As cochair, Perry was involved in every aspect of the event, down to the flower arrangements and menu. "I was in the kitchen tasting the food, making sure we were serving good food ... and that the flowers looked beautiful and smelled good," she says. "We all got together and created a very special event for people to walk out of and say, 'Fuck yeah, I can't wait till next year.'"

She got celebrities to sign up, upped tickets to $300 a pop, and her bet seems to have paid off. "The awareness we got last year was so wonderful and so massive that this year it's making it easier for us to do it again," Perry says. "A lot of people have been showing up to the table earlier on this year, so that's been great."

Even with last year's success, the songwriter-turned-event-planner is feeling the pressure to raise money for a cause she so believes in. "The night before, I'm going to be pulling out my hair wondering if we'll sell out because we have to do this for the center -- there's no reason to put a charity on if you can't make money for them," says Perry. "This is a human event; this is about not turning your back on people in need. The [center] doesn't turn their back on anybody -- everybody is welcome."
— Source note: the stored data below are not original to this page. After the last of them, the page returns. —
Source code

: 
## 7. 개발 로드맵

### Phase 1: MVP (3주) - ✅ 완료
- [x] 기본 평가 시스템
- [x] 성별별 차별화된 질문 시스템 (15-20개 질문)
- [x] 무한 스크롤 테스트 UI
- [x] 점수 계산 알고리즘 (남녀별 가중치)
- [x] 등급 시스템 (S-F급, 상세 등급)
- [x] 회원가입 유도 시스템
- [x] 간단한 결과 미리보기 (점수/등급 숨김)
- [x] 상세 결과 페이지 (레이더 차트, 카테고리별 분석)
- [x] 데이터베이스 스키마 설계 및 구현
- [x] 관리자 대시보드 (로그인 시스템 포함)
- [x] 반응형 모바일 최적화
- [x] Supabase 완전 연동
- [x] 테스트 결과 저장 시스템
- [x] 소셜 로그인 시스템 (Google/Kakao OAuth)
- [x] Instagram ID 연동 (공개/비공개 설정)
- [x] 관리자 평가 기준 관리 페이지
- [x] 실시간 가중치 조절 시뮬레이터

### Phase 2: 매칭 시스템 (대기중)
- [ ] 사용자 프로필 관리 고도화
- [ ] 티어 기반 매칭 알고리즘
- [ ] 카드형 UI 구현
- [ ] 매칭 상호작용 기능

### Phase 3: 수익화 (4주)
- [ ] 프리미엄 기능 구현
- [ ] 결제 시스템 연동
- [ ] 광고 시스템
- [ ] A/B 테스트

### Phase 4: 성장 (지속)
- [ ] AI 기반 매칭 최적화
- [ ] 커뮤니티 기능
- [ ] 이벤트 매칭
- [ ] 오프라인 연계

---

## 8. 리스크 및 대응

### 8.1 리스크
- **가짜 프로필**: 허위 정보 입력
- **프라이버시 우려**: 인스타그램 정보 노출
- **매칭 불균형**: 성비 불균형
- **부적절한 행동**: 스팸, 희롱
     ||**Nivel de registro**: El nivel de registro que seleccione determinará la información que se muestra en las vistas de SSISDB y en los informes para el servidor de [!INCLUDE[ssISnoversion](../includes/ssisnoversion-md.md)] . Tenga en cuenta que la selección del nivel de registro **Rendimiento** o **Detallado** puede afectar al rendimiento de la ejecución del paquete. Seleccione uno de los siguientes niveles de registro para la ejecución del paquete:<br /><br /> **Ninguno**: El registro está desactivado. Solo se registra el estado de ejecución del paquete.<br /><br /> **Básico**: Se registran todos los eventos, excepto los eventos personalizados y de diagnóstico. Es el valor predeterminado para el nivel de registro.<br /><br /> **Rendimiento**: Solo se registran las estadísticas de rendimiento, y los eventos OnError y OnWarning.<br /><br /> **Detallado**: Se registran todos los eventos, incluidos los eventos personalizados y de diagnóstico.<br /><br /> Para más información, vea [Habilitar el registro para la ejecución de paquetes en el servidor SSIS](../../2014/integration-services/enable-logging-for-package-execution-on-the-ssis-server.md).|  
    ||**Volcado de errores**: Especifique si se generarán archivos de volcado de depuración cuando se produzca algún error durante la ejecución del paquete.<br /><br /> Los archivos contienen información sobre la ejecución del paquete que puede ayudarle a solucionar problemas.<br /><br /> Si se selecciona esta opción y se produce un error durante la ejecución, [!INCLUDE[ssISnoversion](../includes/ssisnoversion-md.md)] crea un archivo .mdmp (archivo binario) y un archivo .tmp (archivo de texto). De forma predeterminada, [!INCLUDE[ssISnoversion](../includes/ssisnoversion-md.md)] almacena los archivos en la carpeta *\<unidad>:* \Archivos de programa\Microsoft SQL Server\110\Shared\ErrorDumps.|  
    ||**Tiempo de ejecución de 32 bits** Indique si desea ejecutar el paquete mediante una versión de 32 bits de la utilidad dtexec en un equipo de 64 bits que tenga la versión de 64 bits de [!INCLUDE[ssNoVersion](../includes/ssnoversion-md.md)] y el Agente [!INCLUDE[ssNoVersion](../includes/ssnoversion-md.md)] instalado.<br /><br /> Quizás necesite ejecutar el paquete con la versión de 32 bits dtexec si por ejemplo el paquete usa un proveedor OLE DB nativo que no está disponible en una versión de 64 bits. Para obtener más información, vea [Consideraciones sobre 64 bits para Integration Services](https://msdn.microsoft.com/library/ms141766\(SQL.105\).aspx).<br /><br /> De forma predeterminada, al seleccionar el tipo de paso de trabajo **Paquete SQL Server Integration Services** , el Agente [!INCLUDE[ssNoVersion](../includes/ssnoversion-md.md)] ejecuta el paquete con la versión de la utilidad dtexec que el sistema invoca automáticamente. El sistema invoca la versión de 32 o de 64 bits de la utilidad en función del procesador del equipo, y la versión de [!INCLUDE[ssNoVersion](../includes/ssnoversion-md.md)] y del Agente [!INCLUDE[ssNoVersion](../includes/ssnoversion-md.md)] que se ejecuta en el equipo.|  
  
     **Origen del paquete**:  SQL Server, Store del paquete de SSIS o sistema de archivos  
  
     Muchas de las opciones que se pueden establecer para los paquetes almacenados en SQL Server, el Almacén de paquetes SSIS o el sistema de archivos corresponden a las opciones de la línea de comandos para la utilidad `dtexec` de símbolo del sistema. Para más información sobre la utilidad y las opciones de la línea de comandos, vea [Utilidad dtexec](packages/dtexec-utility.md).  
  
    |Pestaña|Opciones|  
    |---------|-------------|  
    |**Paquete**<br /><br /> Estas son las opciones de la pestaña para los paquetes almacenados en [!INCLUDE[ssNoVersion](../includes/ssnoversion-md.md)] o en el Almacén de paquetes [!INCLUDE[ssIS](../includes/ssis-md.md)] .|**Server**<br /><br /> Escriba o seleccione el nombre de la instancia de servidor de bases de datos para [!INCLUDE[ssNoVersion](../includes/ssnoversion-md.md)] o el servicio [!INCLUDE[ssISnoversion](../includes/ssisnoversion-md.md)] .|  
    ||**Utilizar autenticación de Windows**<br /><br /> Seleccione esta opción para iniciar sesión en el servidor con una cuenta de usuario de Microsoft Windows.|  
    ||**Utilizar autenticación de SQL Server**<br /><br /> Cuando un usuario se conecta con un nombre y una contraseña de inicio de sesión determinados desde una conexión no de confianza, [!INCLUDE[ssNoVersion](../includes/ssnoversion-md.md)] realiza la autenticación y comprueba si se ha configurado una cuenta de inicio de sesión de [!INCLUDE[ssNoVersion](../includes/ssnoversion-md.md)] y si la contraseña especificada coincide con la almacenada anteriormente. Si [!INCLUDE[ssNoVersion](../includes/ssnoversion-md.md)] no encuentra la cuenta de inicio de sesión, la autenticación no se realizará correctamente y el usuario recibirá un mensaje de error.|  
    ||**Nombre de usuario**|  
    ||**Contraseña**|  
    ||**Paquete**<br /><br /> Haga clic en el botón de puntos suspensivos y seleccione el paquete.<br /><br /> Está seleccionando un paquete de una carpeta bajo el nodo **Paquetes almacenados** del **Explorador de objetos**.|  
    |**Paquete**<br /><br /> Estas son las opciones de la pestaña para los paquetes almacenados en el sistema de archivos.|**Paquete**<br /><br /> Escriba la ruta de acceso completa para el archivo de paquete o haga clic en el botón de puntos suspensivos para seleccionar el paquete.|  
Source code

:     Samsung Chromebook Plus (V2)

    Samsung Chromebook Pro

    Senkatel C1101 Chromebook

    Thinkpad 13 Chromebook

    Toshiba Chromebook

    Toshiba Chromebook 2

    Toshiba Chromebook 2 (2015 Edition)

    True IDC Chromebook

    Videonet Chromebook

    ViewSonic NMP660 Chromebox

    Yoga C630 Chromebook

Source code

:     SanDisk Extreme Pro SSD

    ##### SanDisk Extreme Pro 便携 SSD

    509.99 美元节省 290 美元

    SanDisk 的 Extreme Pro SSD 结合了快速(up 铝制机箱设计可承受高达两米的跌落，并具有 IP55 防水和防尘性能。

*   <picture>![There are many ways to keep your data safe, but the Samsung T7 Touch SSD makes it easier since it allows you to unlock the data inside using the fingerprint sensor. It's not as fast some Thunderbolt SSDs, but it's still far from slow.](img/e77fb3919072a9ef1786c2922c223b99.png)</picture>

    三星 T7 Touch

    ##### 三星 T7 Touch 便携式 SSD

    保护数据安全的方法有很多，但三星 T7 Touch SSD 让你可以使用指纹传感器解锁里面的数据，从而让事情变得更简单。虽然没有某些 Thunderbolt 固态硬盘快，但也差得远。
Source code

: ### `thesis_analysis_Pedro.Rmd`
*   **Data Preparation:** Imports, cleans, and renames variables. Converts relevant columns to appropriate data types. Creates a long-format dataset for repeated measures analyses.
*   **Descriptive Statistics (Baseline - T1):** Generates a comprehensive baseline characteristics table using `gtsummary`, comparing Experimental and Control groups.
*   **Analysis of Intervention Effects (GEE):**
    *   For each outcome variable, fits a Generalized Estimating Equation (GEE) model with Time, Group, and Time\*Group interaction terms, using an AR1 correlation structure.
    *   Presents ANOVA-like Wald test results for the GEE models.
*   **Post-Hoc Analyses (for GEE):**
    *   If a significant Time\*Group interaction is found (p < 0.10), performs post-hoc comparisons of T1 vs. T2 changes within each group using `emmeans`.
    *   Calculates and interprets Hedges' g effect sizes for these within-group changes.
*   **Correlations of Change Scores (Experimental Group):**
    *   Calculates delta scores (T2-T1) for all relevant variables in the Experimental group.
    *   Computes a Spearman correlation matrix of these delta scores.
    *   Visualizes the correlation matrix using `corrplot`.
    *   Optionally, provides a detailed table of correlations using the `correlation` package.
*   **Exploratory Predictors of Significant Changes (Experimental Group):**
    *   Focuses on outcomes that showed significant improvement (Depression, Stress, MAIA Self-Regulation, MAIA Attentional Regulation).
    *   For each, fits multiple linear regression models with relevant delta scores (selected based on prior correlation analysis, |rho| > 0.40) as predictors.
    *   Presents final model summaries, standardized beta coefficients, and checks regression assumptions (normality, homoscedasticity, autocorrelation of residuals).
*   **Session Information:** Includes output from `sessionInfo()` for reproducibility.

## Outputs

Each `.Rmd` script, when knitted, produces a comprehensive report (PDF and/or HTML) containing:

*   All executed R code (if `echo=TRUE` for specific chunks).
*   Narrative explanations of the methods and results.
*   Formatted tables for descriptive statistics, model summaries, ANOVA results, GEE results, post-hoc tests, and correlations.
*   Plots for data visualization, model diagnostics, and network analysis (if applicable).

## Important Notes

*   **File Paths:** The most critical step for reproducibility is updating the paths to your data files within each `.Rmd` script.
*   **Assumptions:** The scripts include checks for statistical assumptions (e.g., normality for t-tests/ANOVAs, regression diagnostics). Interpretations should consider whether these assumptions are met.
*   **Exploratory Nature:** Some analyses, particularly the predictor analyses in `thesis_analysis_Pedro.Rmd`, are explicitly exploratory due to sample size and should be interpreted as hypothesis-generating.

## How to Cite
Part of the reason Perry supports the center is to keep kids from suffering through something she hasn't. "I told my mom I was gay when I was 16, and my mom said with her heavy Brazilian accent, 'OK, but at least look good at it,'" Perry laughs. "She didn't want me to be a big bull dyke; that was the biggest thing for her.

"And that's the way it should be -- I had a beautiful experience coming out," she says. "I'm 44 and I've never had a problem being gay, and maybe I dodged a lot of bullets and maybe I'm one of the lucky ones. I want to make sure every kid can have that experience ... I believe in life and I believe that everyone should have a fucking great one."